Clinicians drill into individual variants, reviewing supporting evidence from ClinVar, COSMIC, gnomAD, and literature.
Full AI reasoning is available on demand — signal strength, evidence sources, consistency, and validation gaps.
A dedicated comparison view surfaces where AI and clinician assessments agree, partially agree, or diverge.
Overrides are a first-class action. Clinician reasoning is explicitly captured. AI output remains visible throughout.
Every decision step is traceable in the output. The report is defensible, not just generated.
Orientation and prioritisation
before the clinician reads a word.
The dashboard gives clinicians an immediate case-level view — total reports, pending reviews, AI accuracy, and active patients — with recent cases listed by risk level. The clinician knows what needs attention before opening a single report.
The information architecture reflects real decision patterns: Orientation → What is this case? · Prioritisation → What needs attention? · Inspection → Why is this flagged? · Comparison → Do I agree? · Action → What decision do I make?
Five decisions that define
how trust is built.
Hiding reasoning reduces trust. Showing everything simultaneously increases cognitive load. The system uses progressive disclosure: summary by default, reasoning on demand. Clinicians access the depth they need, when they need it.
A single confidence percentage is not actionable. “87% confident” tells a clinician nothing they can evaluate. Confidence is presented as three readable dimensions: strength of evidence, consistency of signals, and need for additional validation.
AI is positioned as input, not decision. A dedicated comparison layer shows AI interpretation and human interpretation side by side, with differences clearly surfaced. Clinicians evaluate where they agree with the system and where they diverge.

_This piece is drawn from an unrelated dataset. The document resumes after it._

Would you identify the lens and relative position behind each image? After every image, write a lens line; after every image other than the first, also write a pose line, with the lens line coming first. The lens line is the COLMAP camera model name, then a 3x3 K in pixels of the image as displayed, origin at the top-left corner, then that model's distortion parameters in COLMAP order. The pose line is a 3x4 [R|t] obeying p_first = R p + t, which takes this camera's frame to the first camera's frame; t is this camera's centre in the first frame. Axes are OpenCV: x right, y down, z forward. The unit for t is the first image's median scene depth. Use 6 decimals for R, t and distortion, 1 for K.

Most AI systems treat overrides as edge cases — buried, requiring extra confirmation, making the user feel like they are correcting the system. This platform treats overrides as a normal, first-class clinical action. AI output remains visible. User decisions are explicit. Reasoning is captured.
User corrections are captured as structured feedback that feeds back into the system’s learning layer. Clinical expertise does not get siloed from the tool that should benefit from it.
Design decisions are also
what you choose not to do.
No step is automated without the clinician understanding what the system did and why. Faster to demo, dangerous in practice.

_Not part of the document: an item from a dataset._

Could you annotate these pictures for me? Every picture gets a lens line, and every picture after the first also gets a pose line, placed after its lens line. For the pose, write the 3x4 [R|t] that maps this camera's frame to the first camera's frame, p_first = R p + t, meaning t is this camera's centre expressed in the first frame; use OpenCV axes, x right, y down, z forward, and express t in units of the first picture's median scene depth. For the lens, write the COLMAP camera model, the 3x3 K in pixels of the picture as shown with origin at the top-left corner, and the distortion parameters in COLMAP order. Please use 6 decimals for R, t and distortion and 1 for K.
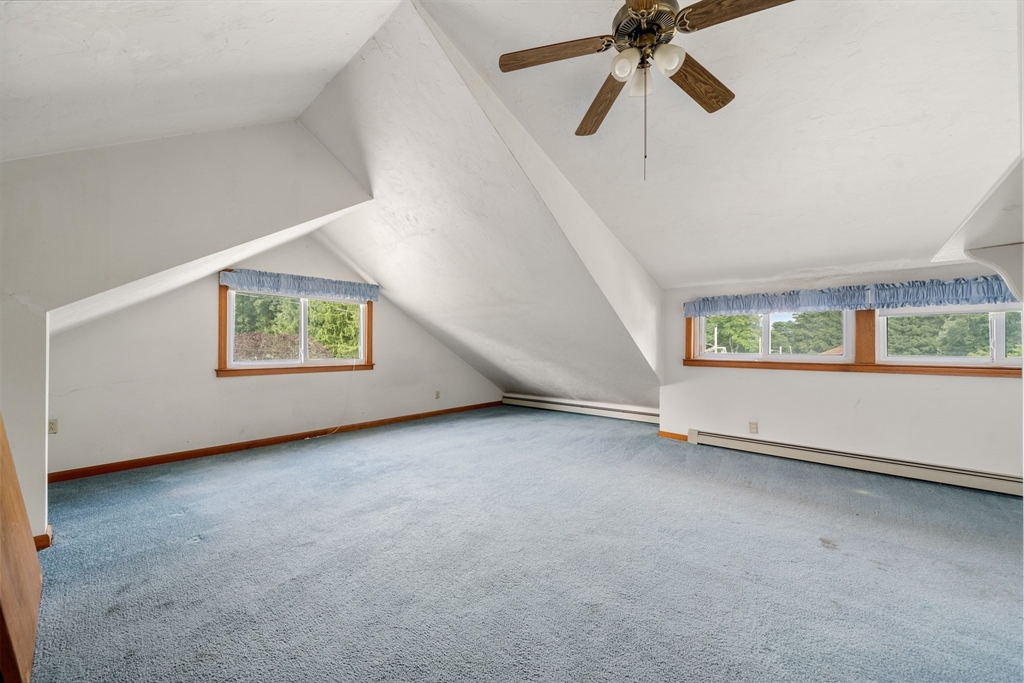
lens RADIAL K [[402.8, 0, 511.7], [0, 402.8, 343.7], [0, 0, 1]] dist [0.028506, -0.000064]
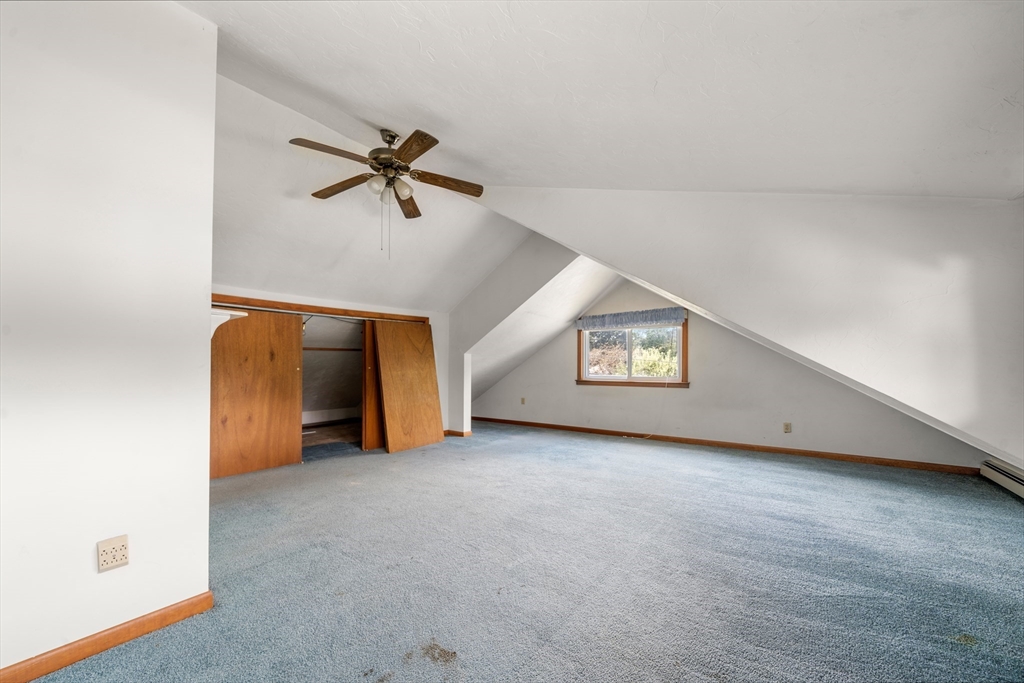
lens RADIAL K [[402.8, 0, 511.7], [0, 402.8, 343.7], [0, 0, 1]] dist [0.028506, -0.000064]
pose [[0.067110, -0.057646, -0.996079, 0.783863], [0.008460, 0.998327, -0.057206, 0.007356], [0.997710, -0.004588, 0.067486, 0.570865]]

Low signal strength, conflicting evidence, and validation gaps are displayed — not masked. A confident-looking output built on weak evidence is more dangerous than an honest uncertain one.
A single percentage transfers accountability to a number that cannot hold it. Confidence is multidimensional and presented that way throughout the system.

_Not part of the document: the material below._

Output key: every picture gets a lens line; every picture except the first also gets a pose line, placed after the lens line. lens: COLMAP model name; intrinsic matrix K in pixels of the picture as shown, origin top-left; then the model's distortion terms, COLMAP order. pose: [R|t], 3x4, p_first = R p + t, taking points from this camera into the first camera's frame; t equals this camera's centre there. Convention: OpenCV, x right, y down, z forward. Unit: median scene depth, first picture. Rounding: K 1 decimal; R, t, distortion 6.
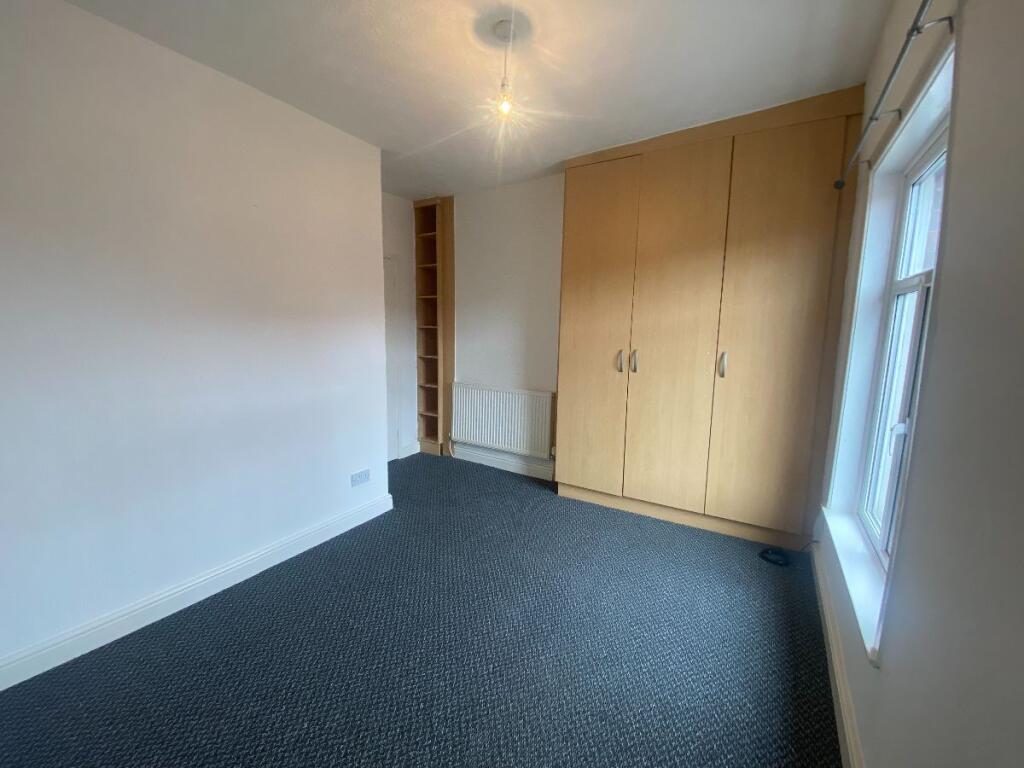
lens RADIAL K [[418.5, 0, 507.7], [0, 418.5, 381.5], [0, 0, 1]] dist [0.035466, -0.027796]
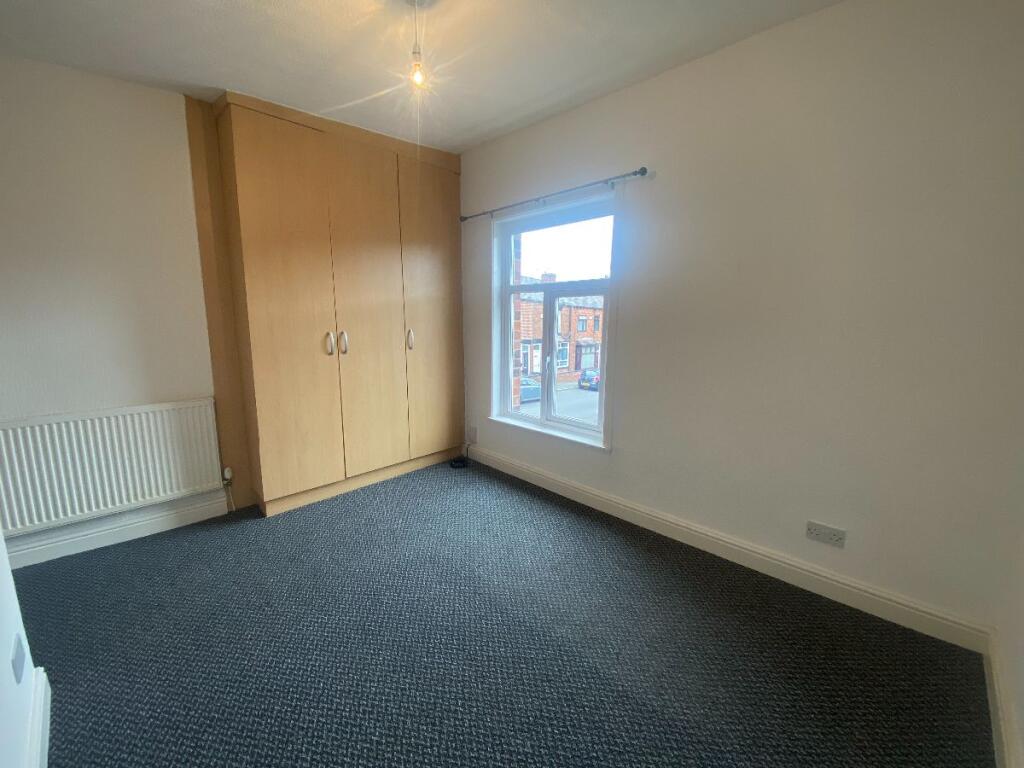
lens RADIAL K [[418.5, 0, 507.7], [0, 418.5, 381.5], [0, 0, 1]] dist [0.035466, -0.027796]
pose [[0.223629, -0.168634, 0.959975, -0.589327], [0.128339, 0.981438, 0.142507, -0.050151], [-0.966188, 0.091334, 0.241120, 0.377381]]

Clinical reasoning is non-linear. The system supports jumping between orientation, inspection, and comparison without requiring a fixed sequence.
Structure introduced into
a fragmented process.
AI-prioritised risk summaries reduced time spent manually scanning reports before knowing where to focus.
The structured flow — orientation to action — gave clinicians a reproducible process that matched how they already reasoned.
Clinicians who could see AI reasoning and override freely reported higher confidence in the system — not lower. The ability to disagree is the foundation of trust.
What this project
reinforced.
Transparency about what the system does not know builds more trust than projecting false confidence. Hidden uncertainty is a future failure point.
The ability to see reasoning and override freely built trust. Systems that take control away, regardless of accuracy, do not get adopted.
What to explain, how to explain it, and when to surface it is a UX problem. Designers must own this layer — it cannot be delegated to engineering.
Individual screen decisions only make sense in the context of the full decision flow. Designing a single screen well means understanding what comes before and after it.
From designing interfaces
to designing systems that support reasoning.
This project reinforced a shift in approach: from designing interfaces, to designing systems that support reasoning, judgment, and accountability.
AI should not replace expertise.
It should make expertise more effective.